Personal Injury Lessons from Pokémon GO:
Fading Summer Fad with Lasting Legal Implications
If there was one phenomenon that defined the summer of 2016 it was Pokémon GO – the mobile app re-launch of a 1990s-era video game (and television) franchise that has become popular with Millennials. It also became popular with another less likely group for far different reasons: personal injury lawyers.
Pokémon GO is the latest smartphone gaming app to fall into the “augmented reality” category where elements of a virtual world are integrated with the real world, making for a unique hybrid location-based experience. Released by Niantic, Inc. on July 6, 2016, the game achieved unprecedented popularity at first, breaking download and revenue records, but then struggled in the months that followed. By September, the number of active users fell 36 percent, from 50.2 million to 32.4 million, even as revenue only dipped slightly and renewed interest surged around Halloween.
Regardless of whether or not Pokémon GO proves to be a fad or a permanent fixture of our digital lives, one thing is clear: for the legal community, the game has helped spark a rich discussion on personal injury law. As more augmented reality apps are released on iOS and Android devices, what safeguards are companies putting into place in these games to protect against unfounded lawsuits while also helping players exercise common sense and avoid bodily harm?
Squirtle Skirmishes: The Impact of Augmented Reality Injuries
Aside from the immense popularity of Pokémon GO, the second story of the “Summer of Pokémon” was the national and global uptick in personal injuries associated with careless game play. By being so engrossed in the game, some users became oblivious to the real world they were interacting with. Injuries widely reported included falls, sprains and bone fractures, car accidents, and being hit by traffic. Snakebites and even a possible shooting death also made the news.
Of course, game developers aren’t dimwits. They know full well that when you supercharge an already addictive, sensory-consuming device like a smartphone with a video game designed for Millennials, heavily pulling on the generation’s nostalgia heartstrings for its own receding youth, accidents and injuries would be common. Not surprisingly, the game comes with a comprehensive disclaimer in its terms of service:
“The Pokémon Company (“TPC”) and TPCI disclaim all liability related to any property damage, personal injury or death that may occur during your use of our Services, including any claims based on the violation of any applicable, law, rule or, regulation on your alleged negligence or other tort liability.”

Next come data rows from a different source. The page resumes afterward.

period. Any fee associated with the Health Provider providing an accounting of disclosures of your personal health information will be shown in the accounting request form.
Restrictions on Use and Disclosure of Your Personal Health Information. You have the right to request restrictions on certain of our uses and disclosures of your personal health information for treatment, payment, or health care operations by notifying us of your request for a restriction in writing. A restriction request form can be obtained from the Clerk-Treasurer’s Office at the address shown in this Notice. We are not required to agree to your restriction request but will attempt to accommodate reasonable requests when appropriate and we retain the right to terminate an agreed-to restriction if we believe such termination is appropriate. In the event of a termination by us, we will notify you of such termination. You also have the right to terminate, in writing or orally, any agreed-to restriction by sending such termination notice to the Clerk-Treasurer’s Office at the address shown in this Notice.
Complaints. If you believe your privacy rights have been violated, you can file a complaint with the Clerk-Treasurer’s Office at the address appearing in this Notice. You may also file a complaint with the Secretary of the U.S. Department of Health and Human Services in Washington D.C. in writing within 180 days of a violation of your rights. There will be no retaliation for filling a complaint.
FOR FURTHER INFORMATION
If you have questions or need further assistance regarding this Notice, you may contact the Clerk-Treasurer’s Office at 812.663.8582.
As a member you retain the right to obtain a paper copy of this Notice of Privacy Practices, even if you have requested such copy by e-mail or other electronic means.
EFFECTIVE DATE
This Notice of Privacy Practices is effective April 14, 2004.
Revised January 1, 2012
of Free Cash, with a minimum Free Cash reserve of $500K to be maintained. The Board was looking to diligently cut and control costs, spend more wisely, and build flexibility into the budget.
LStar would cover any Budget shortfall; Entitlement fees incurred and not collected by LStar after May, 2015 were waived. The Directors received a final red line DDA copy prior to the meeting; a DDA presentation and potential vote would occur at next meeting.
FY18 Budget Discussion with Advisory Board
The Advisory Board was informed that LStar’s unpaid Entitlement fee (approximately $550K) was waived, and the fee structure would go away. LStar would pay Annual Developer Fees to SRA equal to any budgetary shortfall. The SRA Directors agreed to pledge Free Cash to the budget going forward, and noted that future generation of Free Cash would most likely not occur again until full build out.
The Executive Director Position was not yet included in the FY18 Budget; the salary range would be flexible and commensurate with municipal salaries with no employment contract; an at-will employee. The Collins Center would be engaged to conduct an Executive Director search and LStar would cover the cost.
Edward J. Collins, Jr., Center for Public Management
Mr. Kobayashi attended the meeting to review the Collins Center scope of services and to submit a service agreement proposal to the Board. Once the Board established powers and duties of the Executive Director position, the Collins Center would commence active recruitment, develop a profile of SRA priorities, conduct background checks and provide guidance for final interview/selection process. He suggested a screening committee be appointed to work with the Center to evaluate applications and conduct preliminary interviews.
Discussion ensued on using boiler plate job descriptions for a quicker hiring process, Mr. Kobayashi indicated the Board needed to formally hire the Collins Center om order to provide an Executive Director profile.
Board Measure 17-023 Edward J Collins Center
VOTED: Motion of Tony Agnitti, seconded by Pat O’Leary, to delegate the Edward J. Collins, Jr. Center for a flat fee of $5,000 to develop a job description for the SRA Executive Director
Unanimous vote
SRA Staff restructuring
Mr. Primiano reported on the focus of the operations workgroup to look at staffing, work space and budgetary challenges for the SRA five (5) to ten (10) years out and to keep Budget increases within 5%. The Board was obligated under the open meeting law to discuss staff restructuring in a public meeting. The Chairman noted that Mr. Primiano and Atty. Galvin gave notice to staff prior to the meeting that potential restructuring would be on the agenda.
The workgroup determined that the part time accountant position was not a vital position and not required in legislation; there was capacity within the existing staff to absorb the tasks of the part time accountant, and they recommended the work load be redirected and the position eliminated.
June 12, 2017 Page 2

Game developers buttress this comprehensive warning by requesting players opt into an arbitration agreement. Nearly all players will not opt out of this simply because they won’t read the fine print. Or they won’t read it carefully enough to know the difference. Arbitration, for non-lawyers reading this post, is a form of alternative dispute resolution done outside the courts that carries with it a litany of advantages and disadvantages as related to the consumer, or in this case, the player.
So while it’s likely that future gaming companies and other augmented reality app developers will look back at the summer of Pokémon and the game’s ironclad legal protections and follow its lead, that doesn’t mean a legitimate personal injury case isn’t possible. For players filing a personal injury claim, it comes down to this: proving negligence while also substantiating that that negligence can be compensated.
Proving compensable negligence requires four elements:
- Duty – That the defendant (i.e., game developer) owed the plaintiff (i.e., gamer) a legal obligation that the purchased good or service would not cause harm.
- Breach – That the defendant violated the above duty by deliberate action or inaction.
- Causation – That the plaintiff’s injuries were the direct result of the defendant’s breached duty.
- Damages – That the plaintiff was actually injured as a direct result of the negligence.
Common Sense AR PR
Before we go down the rabbit hole of personal injury legal jargon, it’s important to remember the need for personal responsibility. After all, many of the disclaimers game developers write are nothing more than codified common sense. That being said, if you’re a Pokémon GO player (or future AR gamer) and you nevertheless feel your injuries are the direct result of the negligence of a game developer, then by all means, contact a personal injury or general practice law firm and discuss the facts of the case.
Remember, though, that attorneys like to use the “reasonable person standard,” when determining liability. Stated simply, the reasonable person standard is a way of evaluating what a hypothetical sensible person would do under the same or similar circumstances being described.
Using this test, it’s clear that many injuries associated with Pokémon GO this summer would not meet the negligence standard. Playing the game while driving (like texting and Facetiming) is foolish. Playing the game after dark in dangerous or unfamiliar neighborhoods is questionable. And playing the game while crossing a road or highway is equally reckless.
While the summer of Pokémon GO has passed, it will be interesting to see what new augmented reality games are in the offing and how the legal issues these increasingly complex immersive apps unintentionally create, will be resolved.
Until then, play with a heads-up frame of mind – even if you’re looking down at your screen.